_Task prompt_
Your task is to copy every line of the entries that holds the word "能看大图的".

[Stored entries]
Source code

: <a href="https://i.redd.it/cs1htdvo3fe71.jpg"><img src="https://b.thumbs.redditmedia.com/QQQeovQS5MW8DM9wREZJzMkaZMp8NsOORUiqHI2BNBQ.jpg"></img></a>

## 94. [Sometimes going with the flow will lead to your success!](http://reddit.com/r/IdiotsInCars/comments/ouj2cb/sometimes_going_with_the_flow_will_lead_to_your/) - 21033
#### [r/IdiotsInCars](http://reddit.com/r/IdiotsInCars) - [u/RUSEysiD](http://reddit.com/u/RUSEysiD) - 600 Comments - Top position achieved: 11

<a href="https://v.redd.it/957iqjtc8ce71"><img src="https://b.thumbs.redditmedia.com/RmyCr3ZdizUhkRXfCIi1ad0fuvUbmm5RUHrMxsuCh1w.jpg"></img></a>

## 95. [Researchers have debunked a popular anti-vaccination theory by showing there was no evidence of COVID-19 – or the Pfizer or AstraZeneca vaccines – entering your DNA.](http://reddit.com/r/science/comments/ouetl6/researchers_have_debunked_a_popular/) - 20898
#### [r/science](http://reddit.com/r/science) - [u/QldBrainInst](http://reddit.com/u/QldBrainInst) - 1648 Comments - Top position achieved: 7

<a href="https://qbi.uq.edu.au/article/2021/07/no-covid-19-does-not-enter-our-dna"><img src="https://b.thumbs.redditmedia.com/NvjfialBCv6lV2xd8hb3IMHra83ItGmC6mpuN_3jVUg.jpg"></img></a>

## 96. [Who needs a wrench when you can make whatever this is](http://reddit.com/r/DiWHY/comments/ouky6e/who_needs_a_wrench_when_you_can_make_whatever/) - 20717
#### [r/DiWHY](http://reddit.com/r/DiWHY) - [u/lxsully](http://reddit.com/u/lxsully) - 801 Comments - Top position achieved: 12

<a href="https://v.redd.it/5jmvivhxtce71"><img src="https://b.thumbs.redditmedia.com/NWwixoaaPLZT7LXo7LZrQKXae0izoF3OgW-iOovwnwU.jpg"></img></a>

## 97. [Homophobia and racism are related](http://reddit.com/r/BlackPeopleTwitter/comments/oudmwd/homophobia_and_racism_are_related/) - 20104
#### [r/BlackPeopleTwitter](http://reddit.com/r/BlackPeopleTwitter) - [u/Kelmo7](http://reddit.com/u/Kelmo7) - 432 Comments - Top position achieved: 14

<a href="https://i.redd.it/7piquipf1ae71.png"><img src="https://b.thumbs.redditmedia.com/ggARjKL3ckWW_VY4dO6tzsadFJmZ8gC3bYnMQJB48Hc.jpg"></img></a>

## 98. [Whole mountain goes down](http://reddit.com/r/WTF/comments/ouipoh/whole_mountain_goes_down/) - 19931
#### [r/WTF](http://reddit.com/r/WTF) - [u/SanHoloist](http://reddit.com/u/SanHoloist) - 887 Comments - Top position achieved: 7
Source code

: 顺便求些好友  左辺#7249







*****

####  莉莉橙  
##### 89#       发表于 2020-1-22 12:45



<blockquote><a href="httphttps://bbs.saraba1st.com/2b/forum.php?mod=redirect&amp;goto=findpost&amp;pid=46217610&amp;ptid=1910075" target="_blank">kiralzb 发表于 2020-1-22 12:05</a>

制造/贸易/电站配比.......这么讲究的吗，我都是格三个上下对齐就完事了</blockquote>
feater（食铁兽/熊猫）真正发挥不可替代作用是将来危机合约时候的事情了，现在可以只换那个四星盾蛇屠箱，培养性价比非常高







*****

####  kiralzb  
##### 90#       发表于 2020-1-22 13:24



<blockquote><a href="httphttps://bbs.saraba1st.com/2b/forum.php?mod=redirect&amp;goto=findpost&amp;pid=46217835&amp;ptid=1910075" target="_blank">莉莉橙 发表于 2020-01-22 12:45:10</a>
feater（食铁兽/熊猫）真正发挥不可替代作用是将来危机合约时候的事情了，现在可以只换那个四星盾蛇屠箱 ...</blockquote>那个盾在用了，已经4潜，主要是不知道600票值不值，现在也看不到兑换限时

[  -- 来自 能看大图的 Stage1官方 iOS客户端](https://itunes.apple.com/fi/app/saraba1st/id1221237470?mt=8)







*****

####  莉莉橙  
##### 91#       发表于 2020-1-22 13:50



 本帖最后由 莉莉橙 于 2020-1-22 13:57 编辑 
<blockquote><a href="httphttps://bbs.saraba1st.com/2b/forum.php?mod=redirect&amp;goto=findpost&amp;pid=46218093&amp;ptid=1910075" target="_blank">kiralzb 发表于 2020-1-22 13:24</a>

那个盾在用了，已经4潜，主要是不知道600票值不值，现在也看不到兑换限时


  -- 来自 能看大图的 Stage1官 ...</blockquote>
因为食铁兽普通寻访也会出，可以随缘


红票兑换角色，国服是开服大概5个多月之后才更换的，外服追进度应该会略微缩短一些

_Solution to this problem_
[  -- 来自 能看大图的 Stage1官方 iOS客户端](https://itunes.apple.com/fi/app/saraba1st/id1221237470?mt=8)
  -- 来自 能看大图的 Stage1官 ...</blockquote>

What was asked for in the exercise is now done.